The Denis Hurley Centre is honoured to be hosting the creation of a Buddhist Sand Mandala this weekend from October 14, 2018.

This will be an amazing experience as three Tibetan monks in robes laboriously spend seven days chiselling away at coloured rocks to create an intricate spiritual image while praying and chanting.

The colours for the painting are made with naturally coloured sand, crushed gypsum (white), yellow ochre, red sandstone, charcoal, and a mixture of charcoal and gypsum (blue). Mixing red and black can make brown, red and white make pink. Other colouring agents include corn meal, flower pollen, or powdered roots and bark.

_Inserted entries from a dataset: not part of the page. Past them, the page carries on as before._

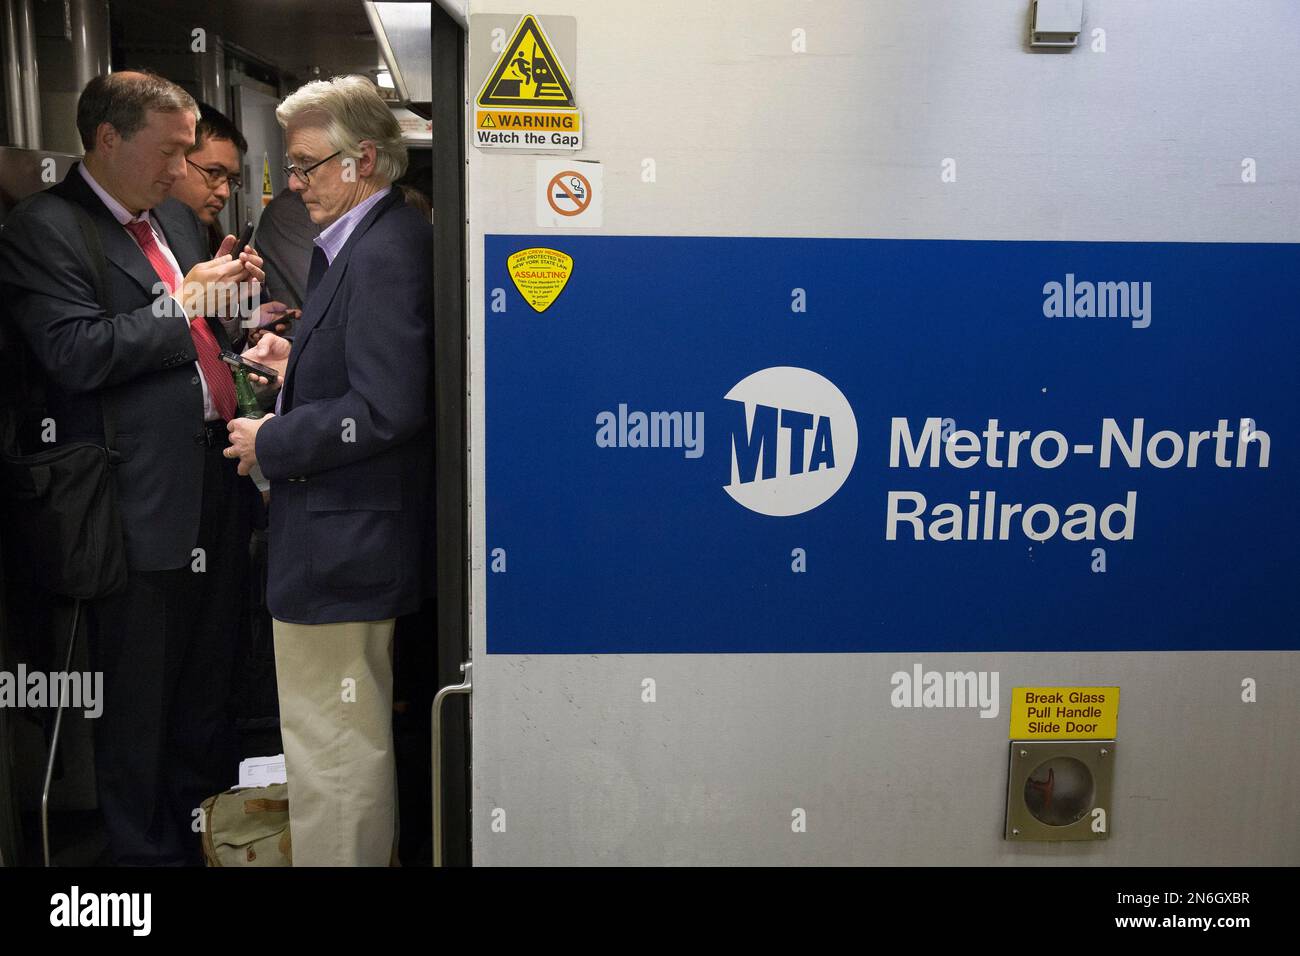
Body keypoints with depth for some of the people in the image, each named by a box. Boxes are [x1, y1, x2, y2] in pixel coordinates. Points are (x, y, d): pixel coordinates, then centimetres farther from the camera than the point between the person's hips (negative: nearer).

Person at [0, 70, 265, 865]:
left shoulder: (175, 217, 15)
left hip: (218, 482, 8)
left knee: (210, 680, 20)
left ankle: (211, 823, 37)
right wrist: (182, 301, -16)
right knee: (139, 701, 7)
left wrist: (230, 293, 4)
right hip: (142, 500, -8)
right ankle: (147, 848, 25)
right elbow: (77, 353, -20)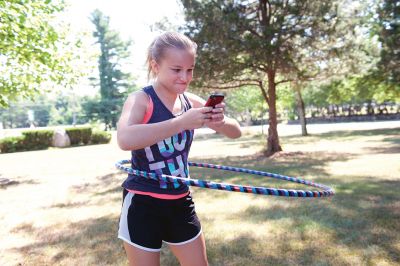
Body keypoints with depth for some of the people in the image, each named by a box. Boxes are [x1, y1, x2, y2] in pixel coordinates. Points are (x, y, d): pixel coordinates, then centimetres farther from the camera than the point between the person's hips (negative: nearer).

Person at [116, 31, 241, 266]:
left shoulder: (191, 101, 0)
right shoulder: (141, 99, -15)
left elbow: (235, 132, 3)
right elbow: (125, 139, -37)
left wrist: (219, 121, -19)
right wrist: (182, 122, -37)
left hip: (180, 202, 6)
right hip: (144, 205, -5)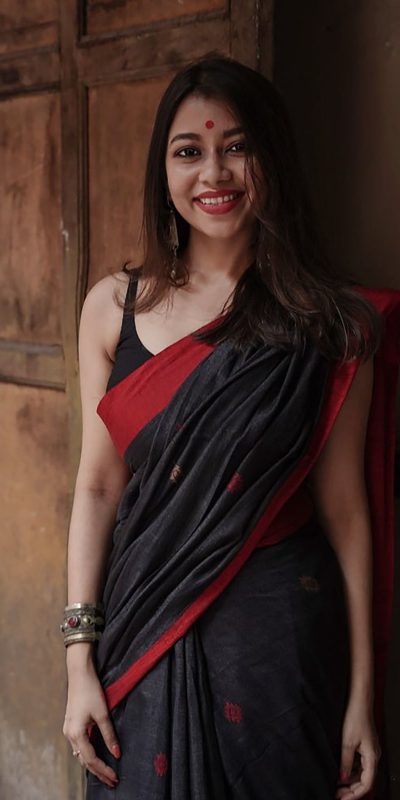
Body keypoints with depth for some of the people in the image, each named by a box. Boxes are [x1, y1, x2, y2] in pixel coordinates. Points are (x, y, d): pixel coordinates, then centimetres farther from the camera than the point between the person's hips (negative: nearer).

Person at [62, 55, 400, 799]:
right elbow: (97, 487, 1)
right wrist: (80, 658, -2)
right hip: (143, 623, 2)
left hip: (278, 627, -1)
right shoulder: (115, 305, -1)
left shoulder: (330, 320, -6)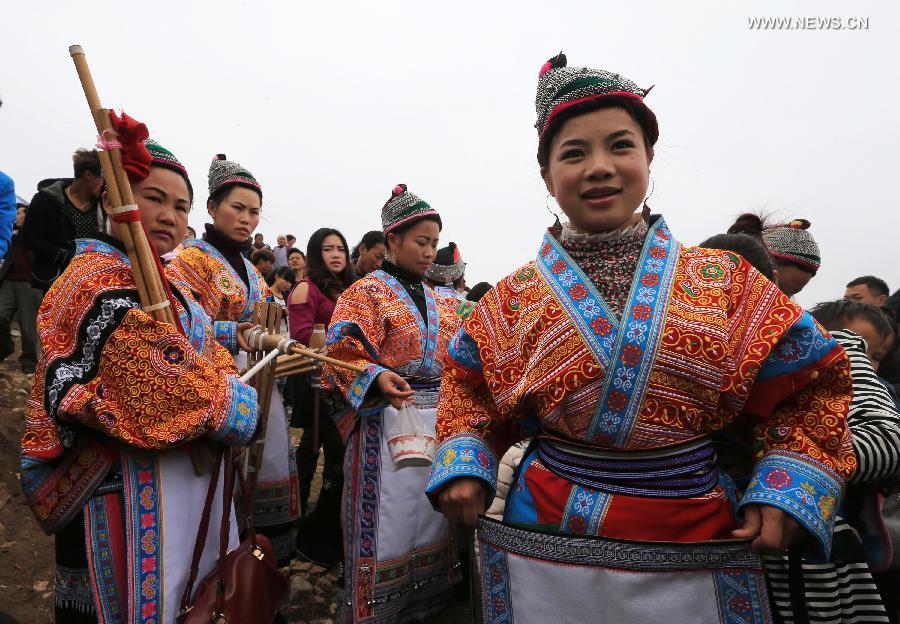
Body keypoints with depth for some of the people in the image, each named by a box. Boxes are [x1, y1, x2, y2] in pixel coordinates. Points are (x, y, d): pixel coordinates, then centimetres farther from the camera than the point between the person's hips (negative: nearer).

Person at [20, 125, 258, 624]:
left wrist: (231, 389, -13)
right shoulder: (102, 282, -19)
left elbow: (212, 359, 6)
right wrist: (245, 408, -13)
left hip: (186, 473, 9)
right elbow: (174, 388, -27)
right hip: (129, 488, -9)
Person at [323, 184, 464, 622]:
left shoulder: (436, 300, 14)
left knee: (430, 515, 16)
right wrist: (378, 379, -29)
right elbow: (344, 356, -14)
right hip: (387, 421, -6)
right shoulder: (367, 293, -6)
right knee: (389, 520, 2)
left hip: (437, 420, 7)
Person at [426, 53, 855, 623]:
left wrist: (786, 493, -6)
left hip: (694, 553, 1)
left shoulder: (724, 282, -2)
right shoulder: (515, 299, -1)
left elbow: (813, 383, 5)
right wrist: (465, 468, -3)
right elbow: (468, 386, 11)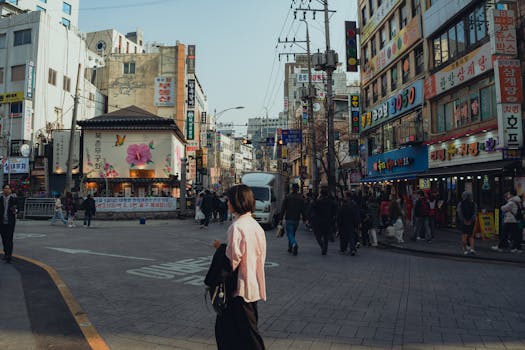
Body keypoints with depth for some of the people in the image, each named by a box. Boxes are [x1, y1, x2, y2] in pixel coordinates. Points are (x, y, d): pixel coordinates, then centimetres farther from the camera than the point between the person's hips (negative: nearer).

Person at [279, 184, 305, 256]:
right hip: (297, 219, 3)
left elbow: (283, 209, -3)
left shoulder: (287, 197, -3)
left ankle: (294, 244, -31)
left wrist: (281, 218, 0)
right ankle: (290, 248, 23)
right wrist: (304, 219, 7)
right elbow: (303, 210, 3)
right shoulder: (301, 198, 3)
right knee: (292, 233, 17)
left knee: (290, 233, -4)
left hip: (289, 219, -3)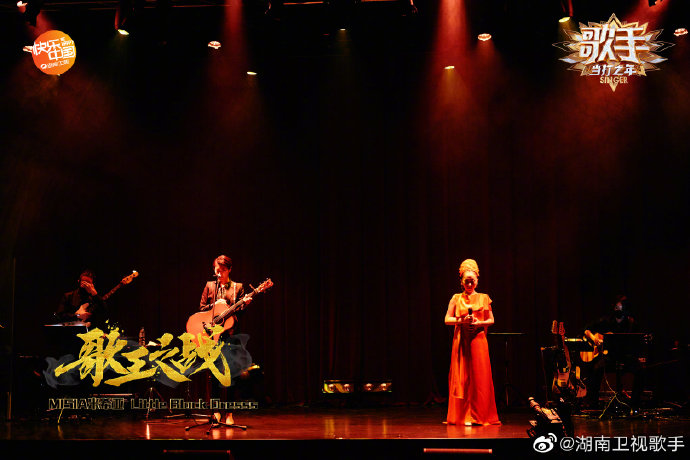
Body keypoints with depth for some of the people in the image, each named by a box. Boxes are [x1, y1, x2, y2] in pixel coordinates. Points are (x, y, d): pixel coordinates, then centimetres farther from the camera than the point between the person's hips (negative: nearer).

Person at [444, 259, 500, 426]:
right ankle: (463, 416, 4)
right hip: (461, 341, 0)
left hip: (478, 339, 0)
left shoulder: (484, 298, 9)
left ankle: (479, 415, 3)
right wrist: (461, 320, -11)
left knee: (479, 377, -4)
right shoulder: (456, 298, 9)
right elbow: (447, 319, 6)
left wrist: (479, 323, -8)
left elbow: (491, 320, 11)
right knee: (462, 377, -1)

The monks will be travelling with companions from Tibet who will be on hand to explain more about the religion and culture of Tibet. There will also be an opportunity for people to buy Tibetan products and to colour in their own mandalas.

“This is a powerful expression of inter-faith solidarity,” commented Raymond Perrier Director of the Denis Hurley Centre. “It gives us an opportunity to learn the ancient wisdom of religious art and healing associated with the Tibetan Buddhist tradition. We also want to share our own traditions with the visitors. So we are delighted that, at the same time, a group of Durban beach artists will be creating a sand sculpture outside the Denis Hurley Centre: the sand mandala meets the sand Mandela!”

Elizabeth Gaywood from the Tibet Society of SA who is sponsoring the visit added: “The last time such an event was created in Durban was at KZNSA eight years ago. It was important to us to include Durban in this national tour because it is a city with such a reputation for religious tolerance.”

The creation of the Sand Mandala will be open for public viewing from October 15 to 21, each day from 10h00 to 16h00 (safe parking opposite, below Victoria Street Market).  Groups from schools and other organisations are expected and are most welcome but should book in advance by emailing

Janet Talbot, education specialist working with the DHC added: “This is a wonderful experience for school learners to see – and a chance to teach them about (among other things): Religious art, Eastern religions, Spiritual healing and even Chinese politics!

On the last day –October 21 at 15h30 - the image will be ceremoniously swept away and the sand carried to the sea. The sand is totally natural and will not harm the environment in any way. Elizabeth Gaywood from the Tibet Society of SA explained: “This is to remind us that all art and beauty on this earth is transitory and only the things of heaven will last.”